═══ Records for the task ═══

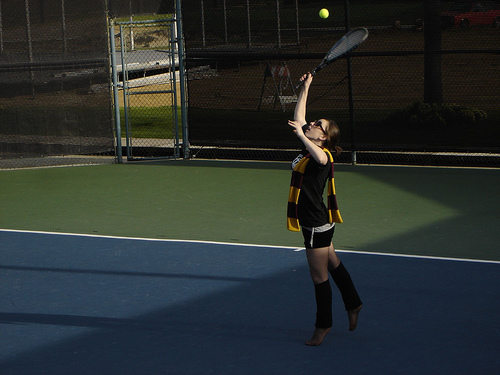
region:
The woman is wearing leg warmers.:
[306, 259, 379, 338]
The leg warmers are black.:
[281, 255, 383, 333]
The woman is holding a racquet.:
[268, 21, 383, 95]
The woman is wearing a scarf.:
[281, 131, 358, 235]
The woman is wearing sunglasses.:
[308, 113, 329, 140]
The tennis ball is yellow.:
[311, 5, 340, 24]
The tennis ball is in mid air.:
[308, 7, 339, 27]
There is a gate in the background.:
[101, 12, 209, 168]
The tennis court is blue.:
[4, 220, 494, 370]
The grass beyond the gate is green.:
[116, 104, 192, 146]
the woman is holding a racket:
[275, 4, 391, 314]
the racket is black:
[300, 20, 421, 120]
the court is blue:
[102, 241, 159, 321]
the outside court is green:
[106, 173, 190, 217]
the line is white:
[166, 230, 212, 255]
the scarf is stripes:
[277, 144, 309, 229]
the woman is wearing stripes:
[262, 79, 347, 244]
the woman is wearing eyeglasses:
[296, 101, 328, 148]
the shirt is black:
[282, 134, 342, 233]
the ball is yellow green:
[313, 9, 344, 28]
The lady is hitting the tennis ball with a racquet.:
[233, 8, 423, 333]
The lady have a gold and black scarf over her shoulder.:
[288, 140, 345, 237]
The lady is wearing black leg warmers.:
[306, 280, 351, 323]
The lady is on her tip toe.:
[283, 228, 380, 358]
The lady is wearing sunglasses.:
[286, 113, 339, 149]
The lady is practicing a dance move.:
[293, 64, 375, 359]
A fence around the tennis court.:
[101, 17, 498, 165]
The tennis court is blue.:
[59, 243, 401, 342]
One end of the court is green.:
[89, 163, 454, 243]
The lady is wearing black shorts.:
[303, 219, 356, 262]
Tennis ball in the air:
[316, 5, 333, 23]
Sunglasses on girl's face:
[312, 118, 332, 138]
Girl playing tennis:
[281, 72, 368, 349]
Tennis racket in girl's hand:
[287, 22, 388, 93]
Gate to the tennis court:
[108, 18, 195, 162]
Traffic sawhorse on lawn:
[256, 57, 296, 116]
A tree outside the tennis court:
[406, 0, 475, 102]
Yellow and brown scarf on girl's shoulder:
[283, 146, 356, 228]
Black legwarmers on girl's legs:
[308, 258, 370, 335]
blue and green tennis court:
[0, 156, 499, 373]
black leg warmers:
[309, 278, 406, 340]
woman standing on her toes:
[279, 72, 405, 372]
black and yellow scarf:
[288, 141, 363, 248]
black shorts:
[296, 223, 363, 249]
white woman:
[280, 66, 357, 277]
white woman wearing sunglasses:
[278, 107, 392, 220]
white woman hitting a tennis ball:
[286, 7, 427, 253]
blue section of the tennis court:
[51, 237, 345, 367]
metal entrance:
[115, 21, 180, 136]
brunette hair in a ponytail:
[318, 123, 360, 171]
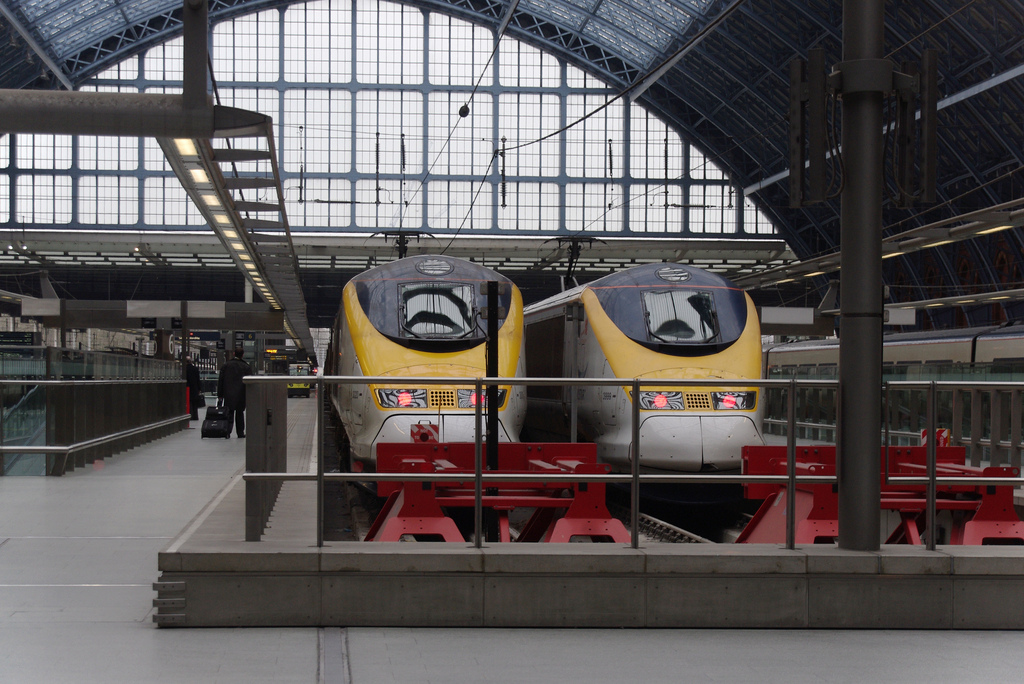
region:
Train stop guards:
[361, 421, 1020, 555]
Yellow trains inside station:
[331, 250, 766, 463]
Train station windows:
[0, 3, 784, 236]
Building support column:
[841, 0, 886, 555]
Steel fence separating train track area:
[240, 360, 1021, 542]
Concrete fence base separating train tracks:
[152, 469, 1010, 628]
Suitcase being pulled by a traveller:
[198, 404, 236, 440]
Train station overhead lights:
[2, 88, 317, 349]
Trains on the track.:
[319, 173, 920, 651]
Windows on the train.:
[227, 191, 807, 626]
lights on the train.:
[353, 214, 559, 553]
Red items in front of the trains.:
[329, 248, 979, 682]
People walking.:
[135, 233, 285, 512]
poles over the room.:
[328, 20, 918, 256]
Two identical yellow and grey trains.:
[327, 252, 768, 505]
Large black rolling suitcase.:
[200, 405, 233, 440]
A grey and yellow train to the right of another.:
[523, 264, 770, 505]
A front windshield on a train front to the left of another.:
[396, 280, 476, 337]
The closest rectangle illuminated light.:
[172, 134, 196, 160]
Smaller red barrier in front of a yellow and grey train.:
[365, 438, 635, 540]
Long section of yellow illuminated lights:
[171, 137, 311, 365]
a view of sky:
[294, 53, 481, 165]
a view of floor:
[6, 454, 118, 554]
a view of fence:
[246, 435, 544, 617]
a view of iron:
[385, 372, 567, 506]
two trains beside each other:
[316, 259, 702, 460]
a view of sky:
[252, 51, 506, 222]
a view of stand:
[381, 432, 601, 516]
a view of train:
[322, 252, 667, 569]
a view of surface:
[66, 489, 181, 639]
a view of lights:
[350, 351, 434, 447]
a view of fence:
[274, 51, 544, 197]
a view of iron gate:
[303, 351, 629, 545]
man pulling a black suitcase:
[192, 386, 241, 438]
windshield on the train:
[389, 259, 489, 359]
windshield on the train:
[641, 285, 737, 350]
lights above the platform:
[173, 138, 298, 319]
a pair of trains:
[312, 215, 777, 522]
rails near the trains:
[203, 361, 1019, 573]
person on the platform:
[181, 334, 261, 462]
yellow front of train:
[322, 279, 557, 438]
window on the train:
[385, 268, 513, 361]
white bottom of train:
[603, 402, 765, 483]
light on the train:
[622, 376, 765, 421]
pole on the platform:
[813, 37, 918, 550]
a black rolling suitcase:
[186, 386, 245, 451]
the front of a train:
[335, 254, 522, 483]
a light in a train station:
[163, 148, 266, 278]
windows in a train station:
[166, 59, 639, 230]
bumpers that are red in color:
[364, 448, 618, 553]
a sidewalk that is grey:
[115, 428, 240, 528]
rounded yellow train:
[560, 239, 761, 477]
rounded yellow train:
[346, 220, 521, 458]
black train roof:
[359, 237, 506, 355]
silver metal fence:
[225, 351, 993, 571]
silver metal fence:
[13, 369, 201, 474]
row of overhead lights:
[160, 132, 290, 361]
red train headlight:
[396, 385, 420, 418]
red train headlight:
[460, 379, 496, 415]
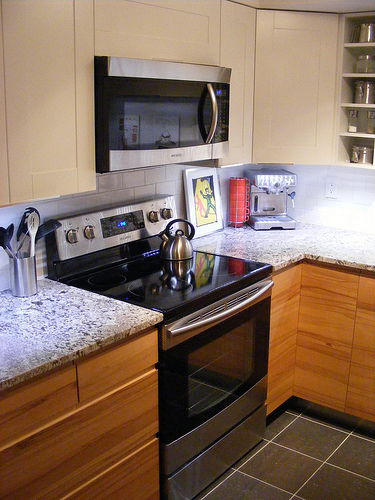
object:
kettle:
[158, 214, 198, 264]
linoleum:
[186, 416, 374, 500]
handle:
[170, 282, 274, 344]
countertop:
[0, 210, 301, 385]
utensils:
[2, 207, 52, 258]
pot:
[8, 251, 37, 298]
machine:
[245, 168, 301, 233]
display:
[98, 211, 145, 241]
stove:
[46, 194, 273, 497]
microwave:
[93, 55, 233, 164]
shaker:
[366, 110, 373, 136]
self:
[340, 131, 373, 144]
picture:
[183, 164, 228, 238]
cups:
[229, 176, 255, 229]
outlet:
[323, 180, 336, 198]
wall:
[1, 163, 250, 291]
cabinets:
[1, 1, 374, 207]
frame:
[181, 164, 223, 242]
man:
[195, 180, 216, 226]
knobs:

═══

→ What is required: Reproduce verbatim, and only, the lines starting at the one that contains "two trains beside" and ending with the final line of the records; leave out the pictures.

→ Result of the task:
two trains beside each other:
[316, 259, 702, 460]
a view of sky:
[252, 51, 506, 222]
a view of stand:
[381, 432, 601, 516]
a view of train:
[322, 252, 667, 569]
a view of surface:
[66, 489, 181, 639]
a view of lights:
[350, 351, 434, 447]
a view of fence:
[274, 51, 544, 197]
a view of iron gate:
[303, 351, 629, 545]
man pulling a black suitcase:
[192, 386, 241, 438]
windshield on the train:
[389, 259, 489, 359]
windshield on the train:
[641, 285, 737, 350]
lights above the platform:
[173, 138, 298, 319]
a pair of trains:
[312, 215, 777, 522]
rails near the trains:
[203, 361, 1019, 573]
person on the platform:
[181, 334, 261, 462]
yellow front of train:
[322, 279, 557, 438]
window on the train:
[385, 268, 513, 361]
white bottom of train:
[603, 402, 765, 483]
light on the train:
[622, 376, 765, 421]
pole on the platform:
[813, 37, 918, 550]
a black rolling suitcase:
[186, 386, 245, 451]
the front of a train:
[335, 254, 522, 483]
a light in a train station:
[163, 148, 266, 278]
windows in a train station:
[166, 59, 639, 230]
bumpers that are red in color:
[364, 448, 618, 553]
a sidewalk that is grey:
[115, 428, 240, 528]
rounded yellow train:
[560, 239, 761, 477]
rounded yellow train:
[346, 220, 521, 458]
black train roof:
[359, 237, 506, 355]
silver metal fence:
[225, 351, 993, 571]
silver metal fence:
[13, 369, 201, 474]
row of overhead lights:
[160, 132, 290, 361]
red train headlight:
[396, 385, 420, 418]
red train headlight:
[460, 379, 496, 415]
object:
kettle:
[158, 214, 198, 264]
linoleum:
[186, 416, 374, 500]
handle:
[170, 282, 274, 344]
countertop:
[0, 210, 301, 385]
utensils:
[2, 207, 52, 258]
pot:
[8, 251, 37, 298]
machine:
[245, 168, 301, 233]
display:
[98, 211, 145, 241]
stove:
[46, 194, 273, 497]
microwave:
[93, 55, 233, 164]
shaker:
[366, 110, 373, 136]
self:
[340, 131, 373, 144]
picture:
[183, 164, 228, 238]
cups:
[229, 176, 255, 229]
outlet:
[323, 180, 336, 198]
wall:
[1, 163, 250, 291]
cabinets:
[1, 1, 374, 207]
frame:
[181, 164, 223, 242]
man:
[195, 180, 216, 226]
knobs:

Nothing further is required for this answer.